Al otro lado del cristal

una lluvia fina, persistente,

de marzo, acuchillaba

la oxidada luz de la tarde.

Salvo un viejo medio dormitando

en un rincón, no quedaba nadie

en el bar. Entonces, en un momento

—no sé por qué, ni creo que importe

demasiado, el caso es que sucedió—,

puse mi mano sobre la tuya

y te dije que te quería.

Luego pasó todo muy rápido:

a ti se te llenaron los ojos de lágrimas,

el camarero se me quedó mirando,

tuvimos que largarnos de allí. (p.129)

 

Otros poemas hablan de amores pasados y de las pocas huellas que de ellos quedaron[12], de posibles amores ni siquiera iniciados[13], del final del amor[14] o directamente del sexo[15]. Sea desde la perspectiva que sea, lo cierto es que más de dos tercios de los poemas tocan directamente la temática amorosa[16], y del tercio restante la gran mayoría lo roza.

Temas secundarios hay varios, entendiendo por tales aquellos menos desarrollados que sirven de complemento, contraste o incluso descanso del central. Es importante repetir que en muchos casos estos otros temas aluden también al amoroso, como ya hemos visto en «La fecha». De estos otros temas el más frecuente tal vez sea el de «la madurez», entendida la mayoría de las veces como pérdida de la posibilidad de nuevas experiencias amorosas[17]. Estos poemas hablan siempre, parten o vienen a parar al amor o a su ausencia. Sirva como ejemplo «Señor»:

 

No es que moleste

en sí, pero

cuesta acostumbrarse.

 

Eso de que vayas

por ahí

tranquilamente

y se te acerque

una chavala

y te diga:

«¿tiene hora, señor?»,

 

eso de que te saquen

de la pista

con tanta educación,

no es fácil de asumir,

qué duda cabe. (p.126)

 

Temas próximos al anterior son «las viejas amistades»[18], «la vejez»[19] y «la fugacidad de la vida»[20]. De entre estos poemas llama la atención por varios motivos «Me enternecen sobremanera» (p. 127); además de tener lugar en un bar —que como más adelante veremos es el marco espacial más habitual en la obra de Iribarren— y de ser de algún modo una etopeya indirecta del propio autor, comprobamos que en él la vejez es en pareja, volviendo una vez más a la temática principal:

 

Me enternecen sobremanera

esas parejas

de viejecitos renqueantes

que se sostienen en pie difícilmente

y sin embargo llegan cada día

puntuales a la cita

con el café con leche

y el periódico.

→ Tarea asignada A
Transcribe del fragmento el pasaje entre "en el bar. Entonces, en" y "que te quería.", ambos incluidos.
→ Tarea asignada B
Según el fragmento, ¿qué parte de los poemas trata directamente el tema del amor?
El listado viene de otra fuente.

→ Datos del listado

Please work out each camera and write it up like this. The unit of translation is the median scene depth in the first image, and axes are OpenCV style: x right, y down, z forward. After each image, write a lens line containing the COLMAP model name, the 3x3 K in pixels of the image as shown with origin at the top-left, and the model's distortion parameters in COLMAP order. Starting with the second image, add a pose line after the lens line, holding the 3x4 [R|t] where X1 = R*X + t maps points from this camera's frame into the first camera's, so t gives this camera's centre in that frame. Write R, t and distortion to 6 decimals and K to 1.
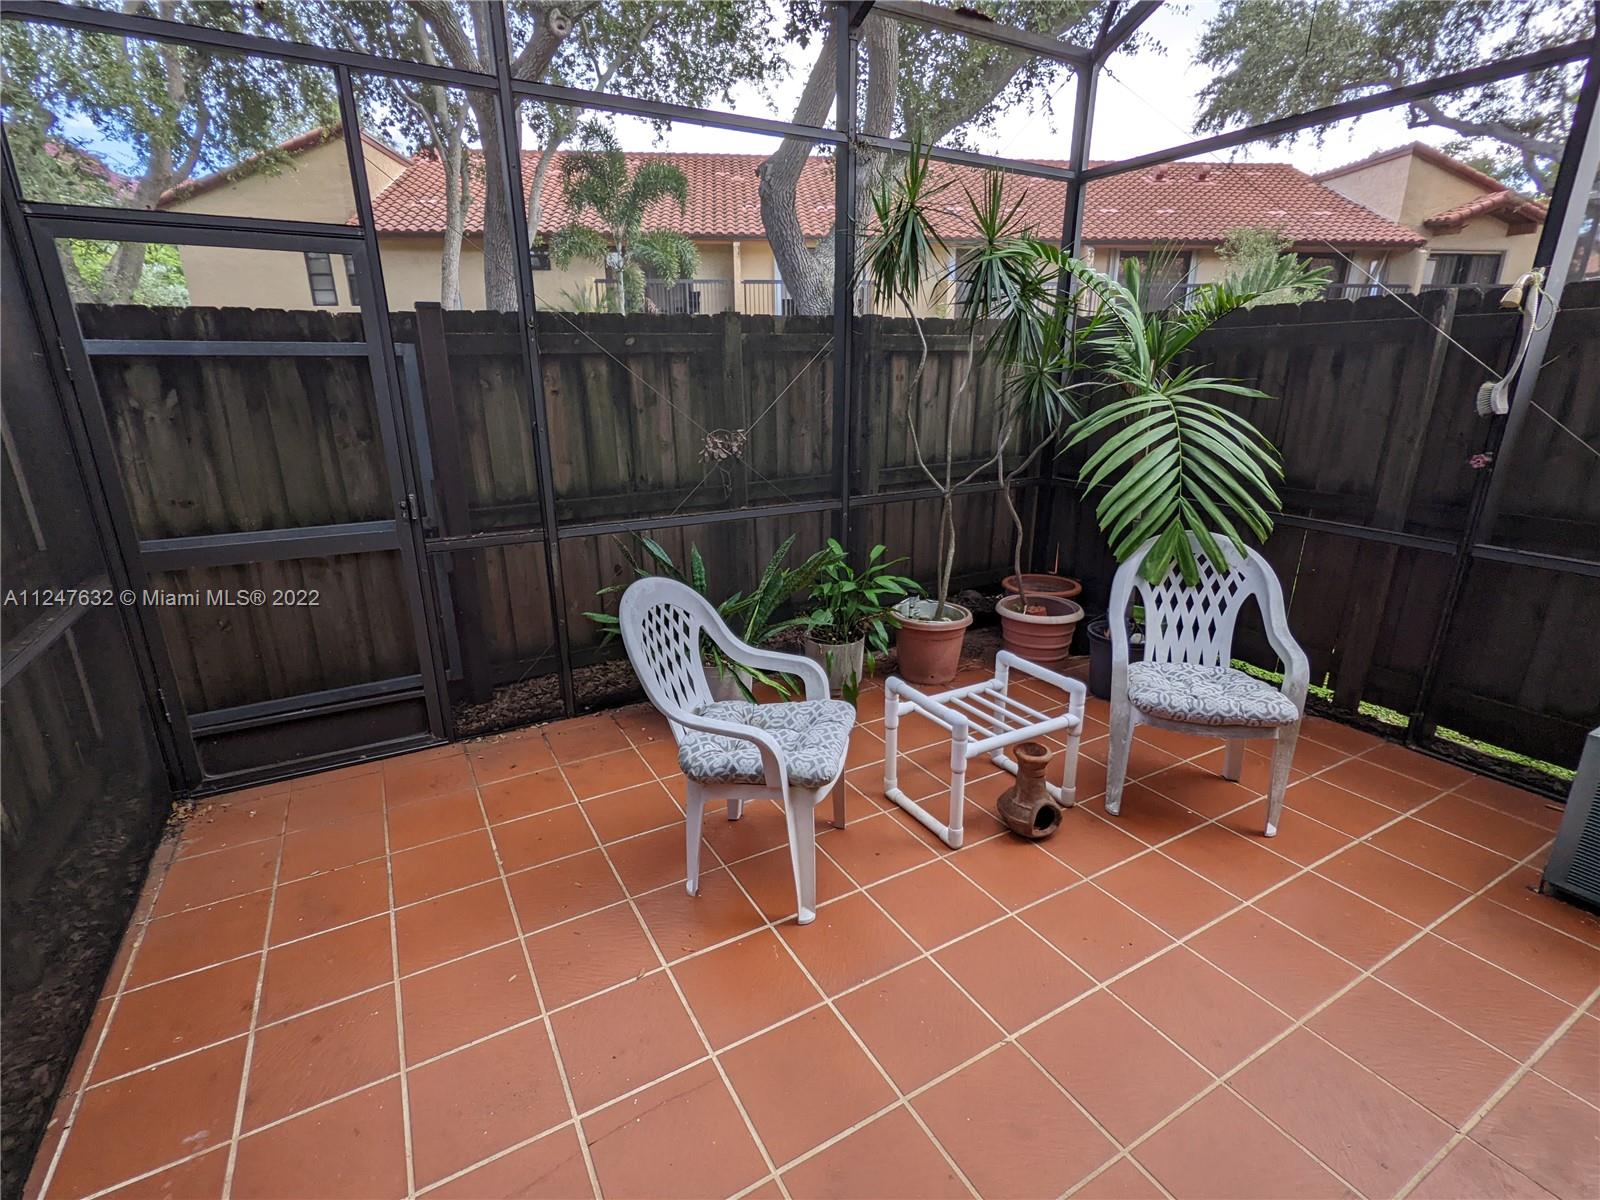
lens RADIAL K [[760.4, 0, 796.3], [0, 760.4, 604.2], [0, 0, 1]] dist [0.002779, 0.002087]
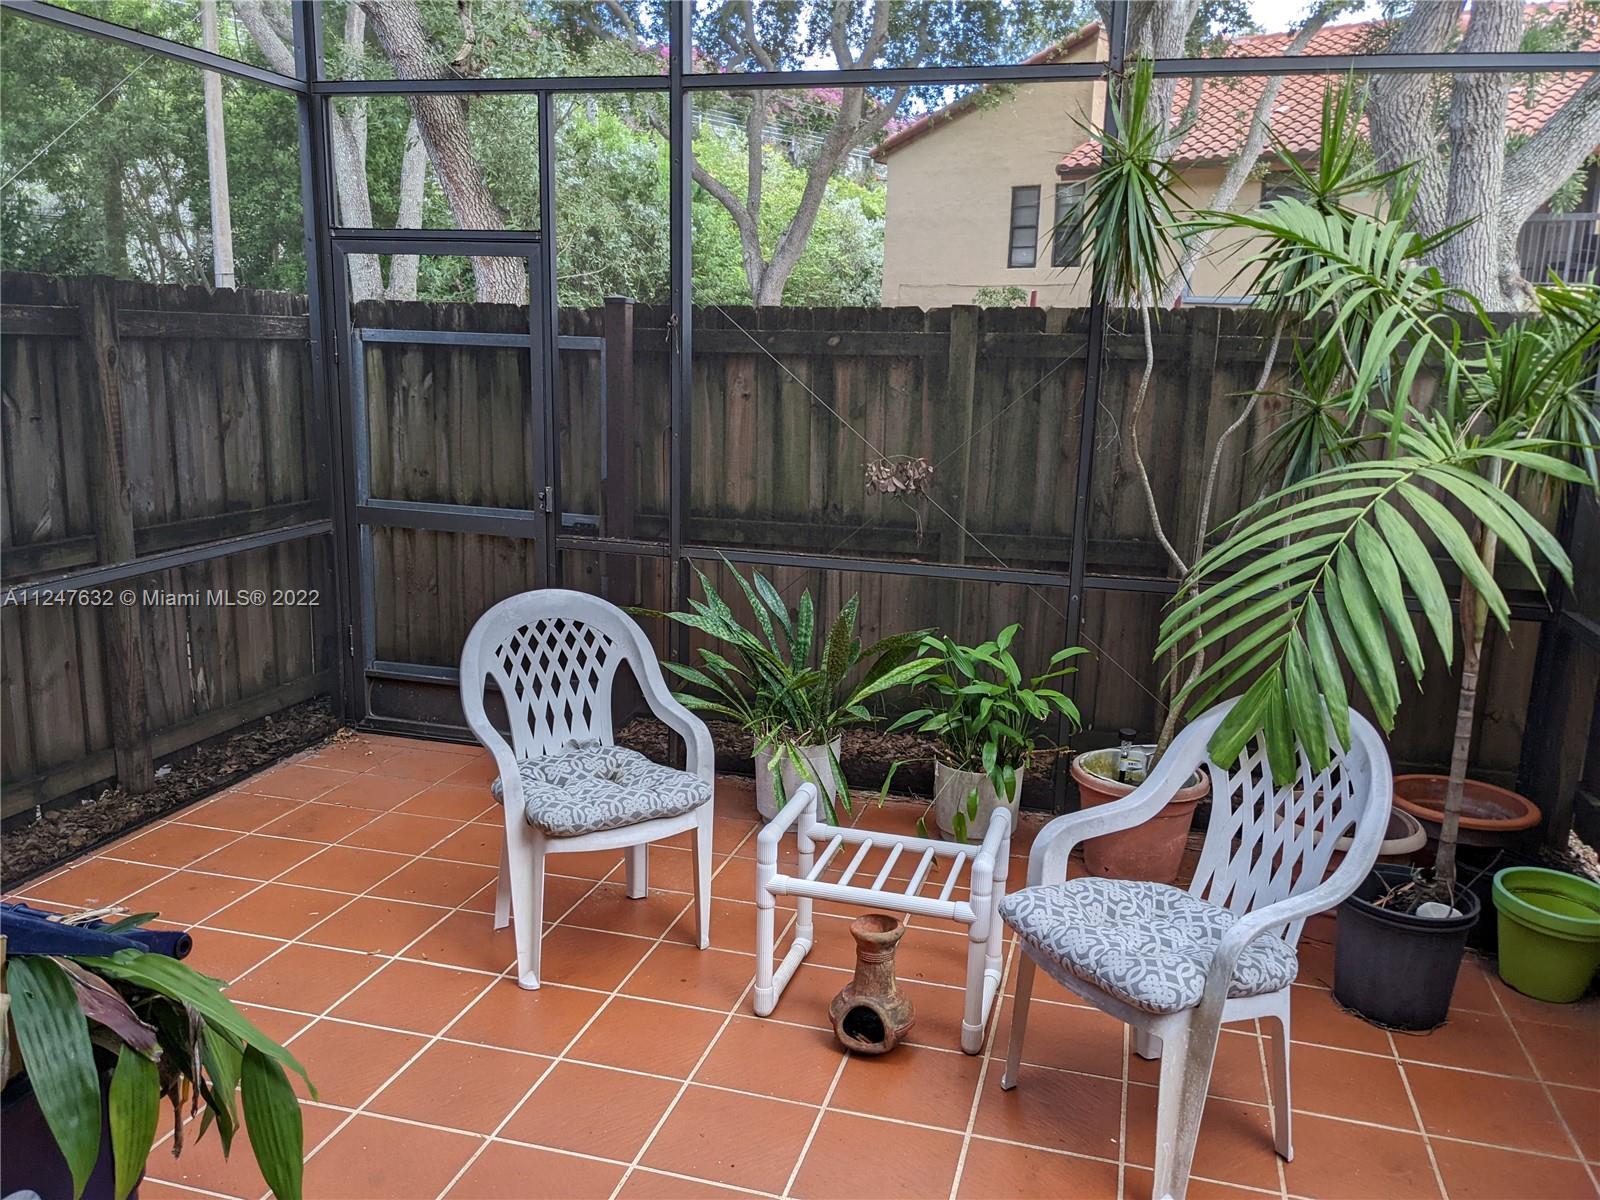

→ Resultado A
en el bar. Entonces, en un momento

—no sé por qué, ni creo que importe

demasiado, el caso es que sucedió—,

puse mi mano sobre la tuya

y te dije que te quería.

→ Resultado B
Más de dos tercios de los poemas.